What lines of the data below include the word "Figure"? Report them by copying each.

--- INFORMATION PROVIDED ---

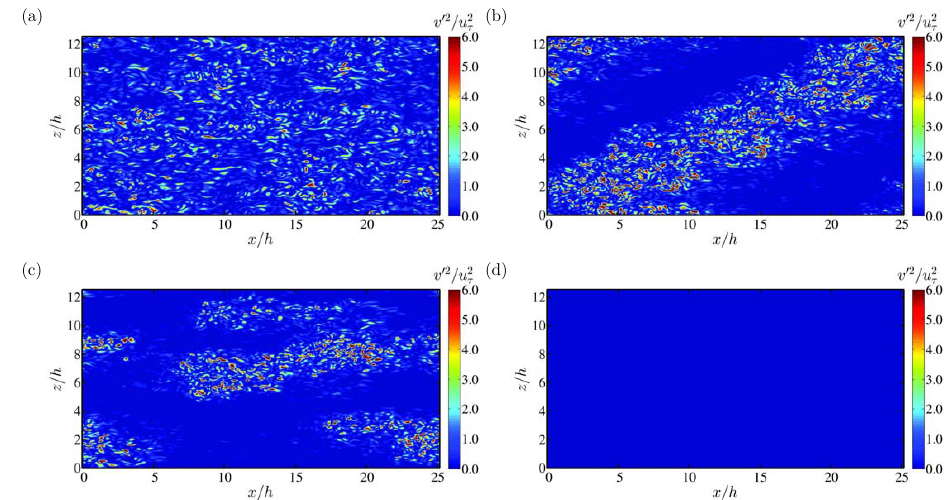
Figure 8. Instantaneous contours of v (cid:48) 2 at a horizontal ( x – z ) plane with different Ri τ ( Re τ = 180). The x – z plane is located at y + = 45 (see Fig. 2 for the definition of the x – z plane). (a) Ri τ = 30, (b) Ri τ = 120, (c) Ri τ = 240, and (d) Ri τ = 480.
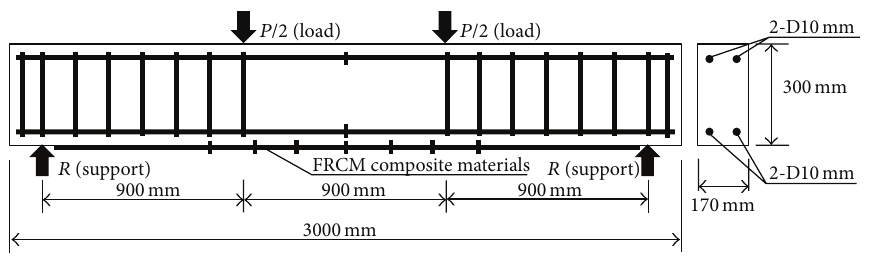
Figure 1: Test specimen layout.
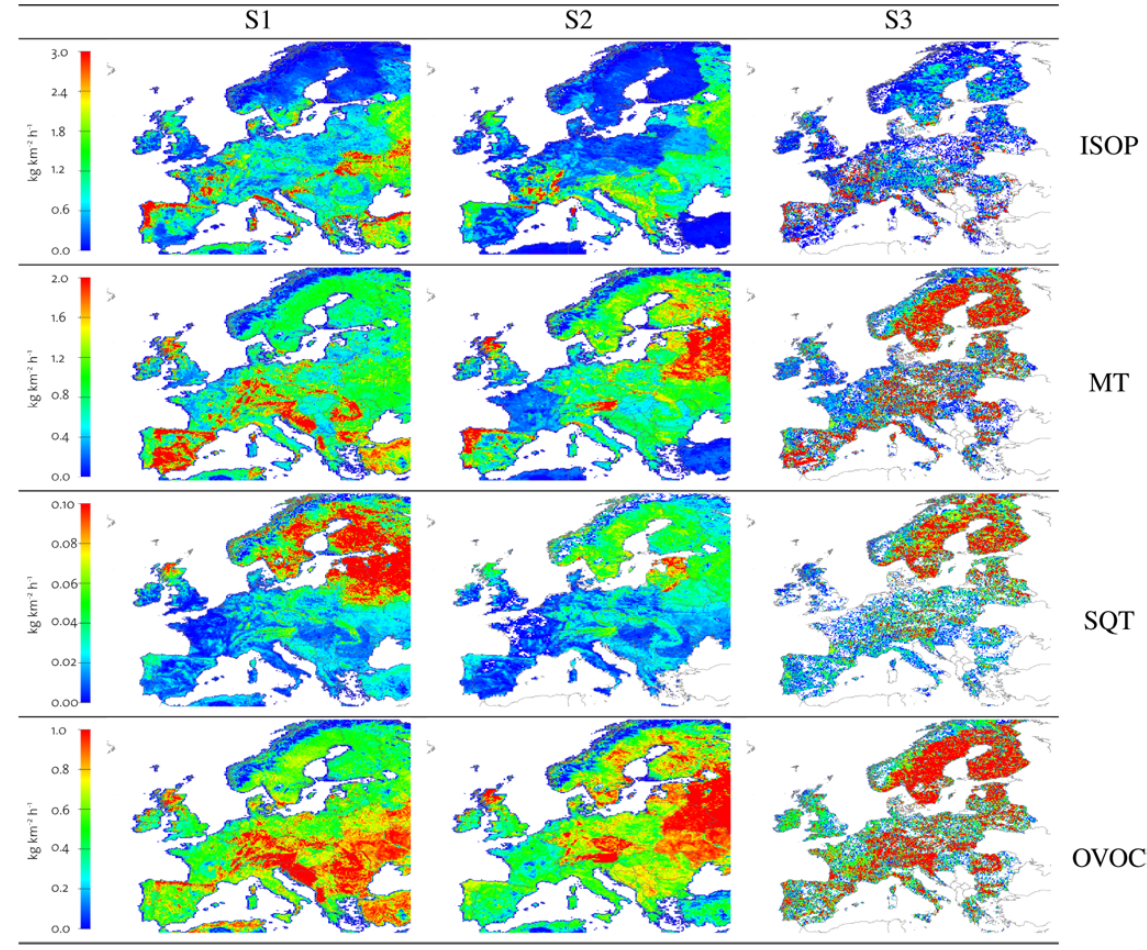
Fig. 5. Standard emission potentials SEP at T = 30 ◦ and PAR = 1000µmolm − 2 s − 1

---

### OUTPUT FOR THIS TASK
Figure 8. Instantaneous contours of v (cid:48) 2 at a horizontal ( x – z ) plane with different Ri τ ( Re τ = 180). The x – z plane is located at y + = 45 (see Fig. 2 for the definition of the x – z plane). (a) Ri τ = 30, (b) Ri τ = 120, (c) Ri τ = 240, and (d) Ri τ = 480.
Figure 1: Test specimen layout.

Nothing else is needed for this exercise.